▶ Task item
Copy every record word for word. The images stay behind.

★ ★ ★ ★ ★ ★ ★

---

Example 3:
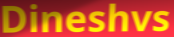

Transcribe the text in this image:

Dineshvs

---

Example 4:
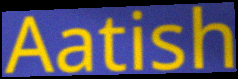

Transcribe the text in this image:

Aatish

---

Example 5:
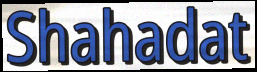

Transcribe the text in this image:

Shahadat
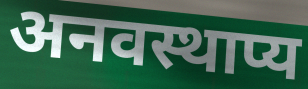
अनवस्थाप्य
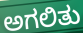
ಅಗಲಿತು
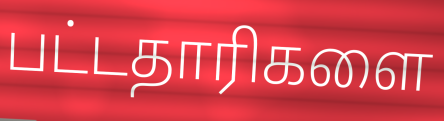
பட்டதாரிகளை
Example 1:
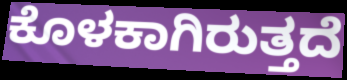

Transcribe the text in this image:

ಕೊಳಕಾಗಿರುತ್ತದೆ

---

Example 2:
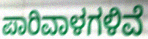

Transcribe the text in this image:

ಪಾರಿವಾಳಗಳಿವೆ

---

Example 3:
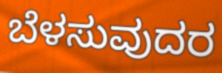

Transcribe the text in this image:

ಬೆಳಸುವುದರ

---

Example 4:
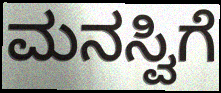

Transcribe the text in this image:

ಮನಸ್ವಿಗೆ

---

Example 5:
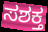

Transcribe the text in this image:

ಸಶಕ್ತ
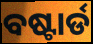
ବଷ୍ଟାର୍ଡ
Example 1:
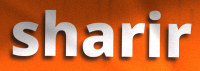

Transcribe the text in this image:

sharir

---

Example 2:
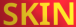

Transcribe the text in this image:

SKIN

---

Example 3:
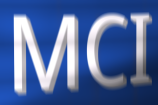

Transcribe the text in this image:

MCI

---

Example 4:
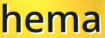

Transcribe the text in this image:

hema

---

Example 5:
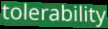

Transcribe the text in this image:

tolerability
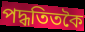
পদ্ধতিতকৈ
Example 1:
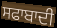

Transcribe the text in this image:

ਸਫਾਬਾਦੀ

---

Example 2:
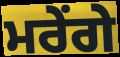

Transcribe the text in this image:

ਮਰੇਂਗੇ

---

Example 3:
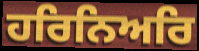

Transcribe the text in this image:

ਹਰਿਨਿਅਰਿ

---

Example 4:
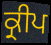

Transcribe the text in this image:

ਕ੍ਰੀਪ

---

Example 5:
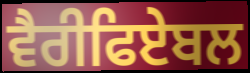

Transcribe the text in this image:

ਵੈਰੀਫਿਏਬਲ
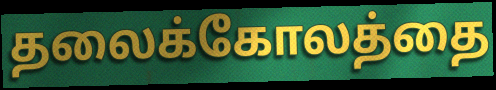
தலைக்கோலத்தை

★ ★ ★ ★ ★ ★ ★

▶ Solution
---

Example 3:

Transcribe the text in this image:

Dineshvs

---

Example 4:

Transcribe the text in this image:

Aatish

---

Example 5:

Transcribe the text in this image:

Shahadat
अनवस्थाप्य
ಅಗಲಿತು
பட்டதாரிகளை
Example 1:

Transcribe the text in this image:

ಕೊಳಕಾಗಿರುತ್ತದೆ

---

Example 2:

Transcribe the text in this image:

ಪಾರಿವಾಳಗಳಿವೆ

---

Example 3:

Transcribe the text in this image:

ಬೆಳಸುವುದರ

---

Example 4:

Transcribe the text in this image:

ಮನಸ್ವಿಗೆ

---

Example 5:

Transcribe the text in this image:

ಸಶಕ್ತ
ବଷ୍ଟାର୍ଡ
Example 1:

Transcribe the text in this image:

sharir

---

Example 2:

Transcribe the text in this image:

SKIN

---

Example 3:

Transcribe the text in this image:

MCI

---

Example 4:

Transcribe the text in this image:

hema

---

Example 5:

Transcribe the text in this image:

tolerability
পদ্ধতিতকৈ
Example 1:

Transcribe the text in this image:

ਸਫਾਬਾਦੀ

---

Example 2:

Transcribe the text in this image:

ਮਰੇਂਗੇ

---

Example 3:

Transcribe the text in this image:

ਹਰਿਨਿਅਰਿ

---

Example 4:

Transcribe the text in this image:

ਕ੍ਰੀਪ

---

Example 5:

Transcribe the text in this image:

ਵੈਰੀਫਿਏਬਲ
தலைக்கோலத்தை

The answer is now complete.